Mirrors For Psychic Warfare — Mirrors For Psychic Warfare | The Quietus

Mirrors For Psychic Warfare

Mirrors For Psychic Warfare

Experiments by their very nature are bound to be riddled with failure. This is why they’re great. Sometimes it’s worth watching one of your favourite artists fail to deliver a strong work if it means they’re breaking ground for better, newer things to come. The excellently-named Mirrors For Psychic Warfare is yet another constellation in the galaxy of Neurosis side-projects, and though they couldn’t be called experimental music in the idiomatic sense, their self-titled debut is littered with the middling returns – the glorious highs and stagnant lows – of an experimental approach.

Like the epic sludge of A Storm Of Light or the cosmic folk of Steve Von Till’s Harvestman alias, Scott Kelly and Buried At Sea’s Sanford Parker’s work on this album sees them stretching a fair way beyond the sonic styles of their respective outfits, creating their own unified aesthetic that can be both chillingly exhilarating and mind-numbingly repetitive.

An aesthetic of dank, sonic claustrophobia is established at the outset and maintained through the course of the album. On opener ‘Oracles Hex’, for example, the tortured guitar groans that hover in the background sound as if they’ve been submerged in a vat of crude oil, then buried underground for half a year before being committed to tape. Likewise, the guitars that flicker around the field of hearing on ‘I’ll Try You All’ sound like they’re pinging around the walls of a prison cell. When this oppressive style works, it’s really great – the sickening soundscape of ‘CNN WTZ’ being a case in point. A skull-splitting doom riff sets the pace, whilst wretched vocals ghost the production in a way that is very similar to the vocal work on Sunn O)))’s Black One.

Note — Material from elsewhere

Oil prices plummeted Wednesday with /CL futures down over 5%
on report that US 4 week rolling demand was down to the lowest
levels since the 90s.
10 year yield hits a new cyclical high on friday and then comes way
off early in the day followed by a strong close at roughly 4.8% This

Things get more interesting, however, when Mirrors dispense with the riff altogether, landing stolidly on one hulking drone note as the whole thing degenerates into a mess of hotwired electronics that would make Dominic Fenrow jealous.

The aforementioned ‘Oracles Hex’ is another prime example of this style at its most successful. Released as a single over a year ago, it’s a masterful exposition in delay and release, the song miring itself in a sickly aura of guitar and vocals for well over half the track, gradually accumulating layers of sonic filth before a clattering surge of electronic percussion lurches the piece forward. It’s a far more successful take on the electronic/doom hybrids of recent years, trumping The Body’s lumpen collaboration with The Haxan Cloak and Dylan Carlson’s slightly underwhelming sides with The Bug by a country mile.

Yet like all experimental works, there are plenty of moments of stagnation to level out the thrills. ‘Oracles Hex’ is followed by the unnecessarily long ‘A Thorn To See’, a fifteen-minute trudge through portentous bass weight and Kelly’s cosmic lyrics that comes off like a drawn out take on the preceding track. Similarly, the dark atmospherics and pained howls of ‘I’ll Try You All’ are altogether too sonically reminiscent of the preceding track ‘CNN WTZ’ for any of their impact to hit home. Closer ‘43’ is perhaps the album’s weakest track. Opening with a murky synth line that brings to mind John Carpenter, it explodes into an absurd mess of synth brass – probably the lamest sound in electronic music. Just because Liturgy used it on their last album, doesn’t make it OK.

However, it may perhaps be churlish to gripe at such stabs at innovation. On the whole, the propulsive heaviness and thrilling revulsion inspired by tracks like ‘Oracles Hex’ make up for the awkward juxtapositions of tracks ‘43’. At their best, Mirrors For Psychic Warfare are capable of unleashing a gut-churning scree, for which I’m more than happy to sit through a few tracks where they look for that sweet spot.